Reproduza sem alterações a passagem do texto sobre insultos, começando em "O insulto típico" e indo até "que é insultuoso.".

- **Trecho do texto**:
+ + + + + + +

Embora possamos insultar os outros com gestos e atitudes, o genuíno, o
bom insulto é sempre verbal. Para molestar o ouvinte o máximo possível,
dispomos de palavras humilhantes, que equivalem a projéteis sonoros. É isso que
nos diferencia das outras espécies. Os outros animais só podem manifestar sua
ira e seu repúdio com agressões físicas como o coice e a dentada.
O insulto típico trata de atribuir ao ofendido alguma qualidade
reconhecidamente negativa. Na nossa cultura, as áreas mais exploradas são a
pouca inteligência (burro, lorpa, estúpido, tolo, bocó, coió), a sanidade
mental (louco, maluco, tantã), a prática de atos condenáveis (ladrão,
vigarista, corrupto) e o comportamento sexual tido como censurável (puta,
veado, broxa). Como o insulto reflete as crenças de uma comunidade em um
determinado momento, é natural que de uma região para outra ou de uma época
para outra haja divergências sobre o que é insultuoso.
Da imensa lista de vocábulos que podem ser proferidos com intenção (e
efeito!) insultuosa, destacamos alguns que têm uma história parecida: nasceram
sem malícia, mas terminaram fazendo parte das ofensas mais comuns do nosso
idioma.
Idiota
Quase cinco séculos antes de Cristo, o estadista e general grego
Péricles (495–429 a.C.) classificou de idiotes (de idios: “separado”,
“privado”) os cidadãos que se ocupavam exclusivamente com seus assuntos
particulares e não se envolviam com os problemas de Atenas. A participação nas
decisões coletivas era a essência da democracia ateniense. Os que desertavam
desse dever cívico eram, muito naturalmente, olhados com desprezo e o vocábulo
logo passou a ser usado como insulto. Além de designar os maus cidadãos,
idiotes terminou englobando também a idéia de alienação do mundo concreto e
real. Quando chegou a Roma, que trataria de difundi-lo pela Europa, o termo
“idiota” já estava ligado, como hoje, à ignorância ou à debilidade mental.

+ + + + + + +

- **Bloco de dados**:
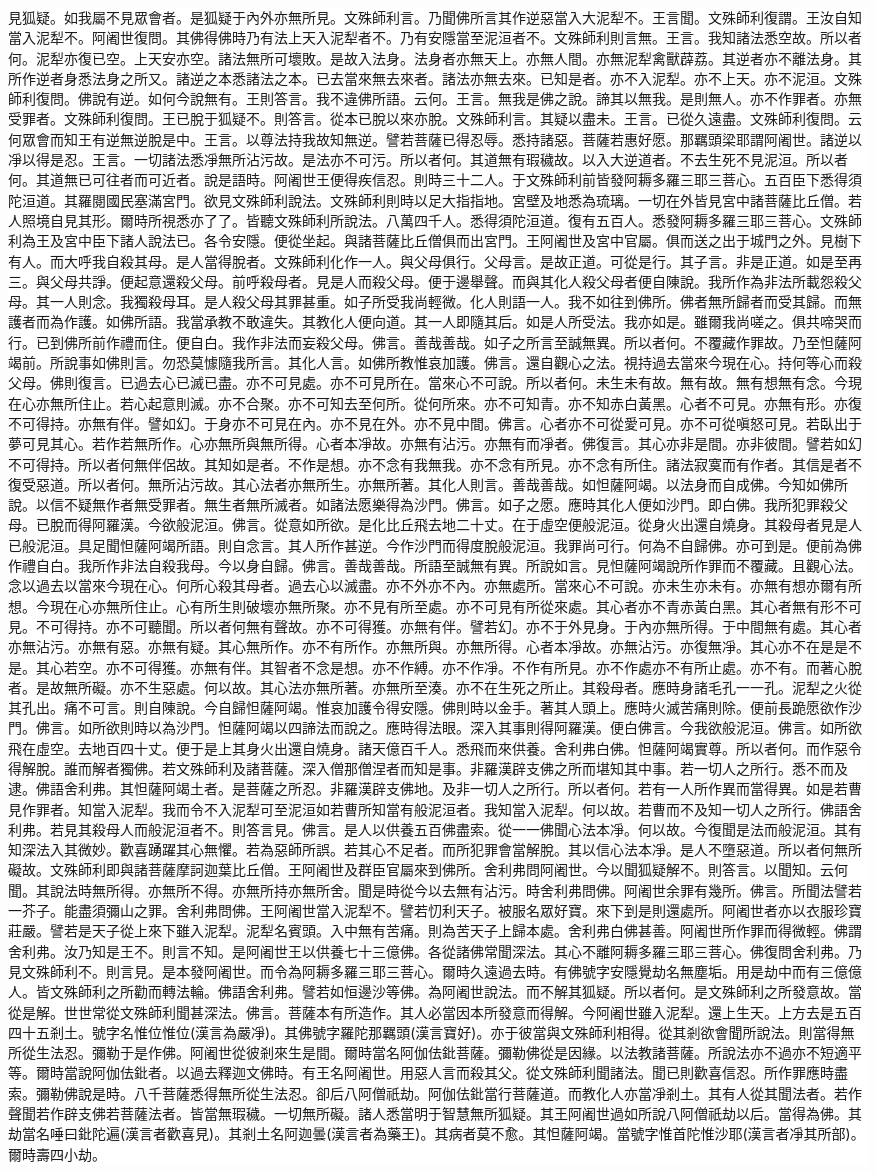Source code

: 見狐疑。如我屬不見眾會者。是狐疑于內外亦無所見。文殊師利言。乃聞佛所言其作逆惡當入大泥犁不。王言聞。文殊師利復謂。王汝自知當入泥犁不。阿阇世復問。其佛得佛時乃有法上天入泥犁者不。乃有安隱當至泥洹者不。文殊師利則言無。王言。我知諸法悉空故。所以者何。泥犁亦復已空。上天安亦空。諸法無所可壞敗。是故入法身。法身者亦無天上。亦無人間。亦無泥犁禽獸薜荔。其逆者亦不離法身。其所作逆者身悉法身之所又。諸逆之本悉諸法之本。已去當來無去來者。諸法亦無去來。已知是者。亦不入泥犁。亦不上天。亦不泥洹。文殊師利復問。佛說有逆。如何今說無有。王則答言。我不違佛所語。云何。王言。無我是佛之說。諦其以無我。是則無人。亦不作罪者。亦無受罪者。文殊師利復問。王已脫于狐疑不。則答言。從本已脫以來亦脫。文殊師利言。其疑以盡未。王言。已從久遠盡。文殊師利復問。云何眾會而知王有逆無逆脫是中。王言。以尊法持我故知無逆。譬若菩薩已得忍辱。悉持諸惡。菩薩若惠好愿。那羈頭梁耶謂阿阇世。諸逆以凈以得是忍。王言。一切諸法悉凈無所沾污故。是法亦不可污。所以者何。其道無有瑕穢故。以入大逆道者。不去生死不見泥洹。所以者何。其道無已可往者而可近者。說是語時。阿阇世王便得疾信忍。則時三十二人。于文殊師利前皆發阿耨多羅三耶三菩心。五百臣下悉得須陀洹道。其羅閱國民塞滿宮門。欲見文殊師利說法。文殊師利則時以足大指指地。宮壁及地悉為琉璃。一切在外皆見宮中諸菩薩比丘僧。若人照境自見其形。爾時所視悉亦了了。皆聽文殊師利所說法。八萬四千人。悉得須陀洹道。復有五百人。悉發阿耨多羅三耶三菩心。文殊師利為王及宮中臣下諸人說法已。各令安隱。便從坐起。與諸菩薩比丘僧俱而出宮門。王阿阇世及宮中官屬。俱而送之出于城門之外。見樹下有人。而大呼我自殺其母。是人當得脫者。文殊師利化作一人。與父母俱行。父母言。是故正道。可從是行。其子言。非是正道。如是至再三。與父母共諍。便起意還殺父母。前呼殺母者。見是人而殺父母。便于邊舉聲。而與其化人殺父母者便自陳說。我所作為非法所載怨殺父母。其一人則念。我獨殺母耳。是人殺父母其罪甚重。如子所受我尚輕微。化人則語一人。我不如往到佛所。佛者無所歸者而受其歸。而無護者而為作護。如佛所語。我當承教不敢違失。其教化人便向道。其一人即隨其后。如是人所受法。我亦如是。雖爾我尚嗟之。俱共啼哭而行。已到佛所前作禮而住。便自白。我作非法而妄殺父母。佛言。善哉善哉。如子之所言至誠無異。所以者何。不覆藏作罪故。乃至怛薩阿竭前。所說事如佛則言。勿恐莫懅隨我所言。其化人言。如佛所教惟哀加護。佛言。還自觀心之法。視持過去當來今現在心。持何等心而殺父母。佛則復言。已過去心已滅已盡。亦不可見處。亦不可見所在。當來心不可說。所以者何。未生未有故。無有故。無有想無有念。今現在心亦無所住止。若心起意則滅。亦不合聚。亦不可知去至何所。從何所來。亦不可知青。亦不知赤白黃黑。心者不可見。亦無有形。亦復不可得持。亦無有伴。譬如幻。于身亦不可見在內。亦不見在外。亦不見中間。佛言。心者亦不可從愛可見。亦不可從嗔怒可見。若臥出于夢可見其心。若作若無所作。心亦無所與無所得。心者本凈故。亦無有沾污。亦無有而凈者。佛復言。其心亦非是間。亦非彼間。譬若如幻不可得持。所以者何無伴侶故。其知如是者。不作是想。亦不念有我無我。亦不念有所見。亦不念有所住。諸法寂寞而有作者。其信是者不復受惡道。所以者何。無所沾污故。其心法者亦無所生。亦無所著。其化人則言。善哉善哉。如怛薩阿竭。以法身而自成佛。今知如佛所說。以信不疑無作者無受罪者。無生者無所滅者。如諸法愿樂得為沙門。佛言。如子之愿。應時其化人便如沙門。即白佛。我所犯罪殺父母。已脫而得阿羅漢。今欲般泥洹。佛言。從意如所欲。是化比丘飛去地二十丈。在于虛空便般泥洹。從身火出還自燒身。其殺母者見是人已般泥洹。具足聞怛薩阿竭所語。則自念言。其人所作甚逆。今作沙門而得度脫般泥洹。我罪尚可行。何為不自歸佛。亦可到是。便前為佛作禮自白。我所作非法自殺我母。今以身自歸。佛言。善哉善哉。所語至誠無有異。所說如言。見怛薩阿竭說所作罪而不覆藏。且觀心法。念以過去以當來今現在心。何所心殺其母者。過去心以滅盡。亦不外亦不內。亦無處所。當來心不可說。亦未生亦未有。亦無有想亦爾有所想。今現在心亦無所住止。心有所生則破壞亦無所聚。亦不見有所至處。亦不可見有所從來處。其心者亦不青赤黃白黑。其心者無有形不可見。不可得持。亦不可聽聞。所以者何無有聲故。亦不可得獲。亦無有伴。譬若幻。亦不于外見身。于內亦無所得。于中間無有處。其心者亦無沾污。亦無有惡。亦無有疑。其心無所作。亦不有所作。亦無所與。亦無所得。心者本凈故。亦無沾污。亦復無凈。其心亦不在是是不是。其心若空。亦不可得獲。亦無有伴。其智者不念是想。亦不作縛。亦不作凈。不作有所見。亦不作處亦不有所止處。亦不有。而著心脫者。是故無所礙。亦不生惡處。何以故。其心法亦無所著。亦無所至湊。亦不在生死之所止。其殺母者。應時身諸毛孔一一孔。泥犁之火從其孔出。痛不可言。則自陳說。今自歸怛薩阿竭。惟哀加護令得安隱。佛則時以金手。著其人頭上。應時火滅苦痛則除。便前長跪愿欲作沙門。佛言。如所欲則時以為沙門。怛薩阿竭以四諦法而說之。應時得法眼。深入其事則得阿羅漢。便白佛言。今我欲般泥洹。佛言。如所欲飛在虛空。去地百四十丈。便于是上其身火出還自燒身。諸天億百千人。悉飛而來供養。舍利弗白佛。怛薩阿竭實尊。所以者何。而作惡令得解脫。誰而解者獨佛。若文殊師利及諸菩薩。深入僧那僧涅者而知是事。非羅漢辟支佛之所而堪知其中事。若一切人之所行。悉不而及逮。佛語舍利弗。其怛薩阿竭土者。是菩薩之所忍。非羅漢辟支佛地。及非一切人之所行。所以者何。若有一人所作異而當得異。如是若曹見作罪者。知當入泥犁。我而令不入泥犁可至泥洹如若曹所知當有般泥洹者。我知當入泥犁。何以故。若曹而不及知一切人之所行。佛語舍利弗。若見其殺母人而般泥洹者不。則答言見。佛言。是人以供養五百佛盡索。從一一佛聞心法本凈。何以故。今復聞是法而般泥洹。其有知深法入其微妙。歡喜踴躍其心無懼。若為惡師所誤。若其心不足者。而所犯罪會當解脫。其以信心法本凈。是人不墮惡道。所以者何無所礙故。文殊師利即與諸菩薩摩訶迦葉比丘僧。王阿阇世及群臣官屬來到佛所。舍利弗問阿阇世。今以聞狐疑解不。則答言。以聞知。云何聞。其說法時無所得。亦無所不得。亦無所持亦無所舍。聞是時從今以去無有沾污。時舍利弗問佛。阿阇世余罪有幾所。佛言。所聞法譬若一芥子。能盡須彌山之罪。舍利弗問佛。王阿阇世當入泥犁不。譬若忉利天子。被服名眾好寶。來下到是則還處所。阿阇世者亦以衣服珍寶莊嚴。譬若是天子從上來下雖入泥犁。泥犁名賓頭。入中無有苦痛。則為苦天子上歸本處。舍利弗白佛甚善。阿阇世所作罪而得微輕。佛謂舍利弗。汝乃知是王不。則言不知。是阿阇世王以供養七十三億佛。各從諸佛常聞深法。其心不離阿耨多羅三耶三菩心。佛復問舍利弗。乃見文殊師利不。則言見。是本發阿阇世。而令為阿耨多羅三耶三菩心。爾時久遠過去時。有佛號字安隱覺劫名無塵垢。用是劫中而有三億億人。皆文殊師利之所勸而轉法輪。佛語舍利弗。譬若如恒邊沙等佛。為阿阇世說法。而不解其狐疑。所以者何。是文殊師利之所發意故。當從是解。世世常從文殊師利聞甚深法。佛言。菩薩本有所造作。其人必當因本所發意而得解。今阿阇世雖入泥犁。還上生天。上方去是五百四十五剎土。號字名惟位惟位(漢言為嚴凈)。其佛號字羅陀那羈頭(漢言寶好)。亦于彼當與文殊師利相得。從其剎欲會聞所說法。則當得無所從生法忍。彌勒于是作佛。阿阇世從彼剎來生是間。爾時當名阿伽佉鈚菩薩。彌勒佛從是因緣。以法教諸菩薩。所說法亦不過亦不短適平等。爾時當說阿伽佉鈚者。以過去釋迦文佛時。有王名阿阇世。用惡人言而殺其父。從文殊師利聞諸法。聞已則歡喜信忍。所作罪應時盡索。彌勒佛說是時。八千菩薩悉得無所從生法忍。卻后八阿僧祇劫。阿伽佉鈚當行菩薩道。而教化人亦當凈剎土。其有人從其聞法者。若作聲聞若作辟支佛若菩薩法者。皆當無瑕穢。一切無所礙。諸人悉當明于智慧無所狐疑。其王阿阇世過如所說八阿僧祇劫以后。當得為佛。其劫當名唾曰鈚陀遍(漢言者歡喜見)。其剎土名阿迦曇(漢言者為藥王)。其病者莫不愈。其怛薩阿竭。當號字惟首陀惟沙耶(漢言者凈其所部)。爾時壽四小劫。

+ + + + + + +

- **Resposta da tarefa**:
O insulto típico trata de atribuir ao ofendido alguma qualidade
reconhecidamente negativa. Na nossa cultura, as áreas mais exploradas são a
pouca inteligência (burro, lorpa, estúpido, tolo, bocó, coió), a sanidade
mental (louco, maluco, tantã), a prática de atos condenáveis (ladrão,
vigarista, corrupto) e o comportamento sexual tido como censurável (puta,
veado, broxa). Como o insulto reflete as crenças de uma comunidade em um
determinado momento, é natural que de uma região para outra ou de uma época
para outra haja divergências sobre o que é insultuoso.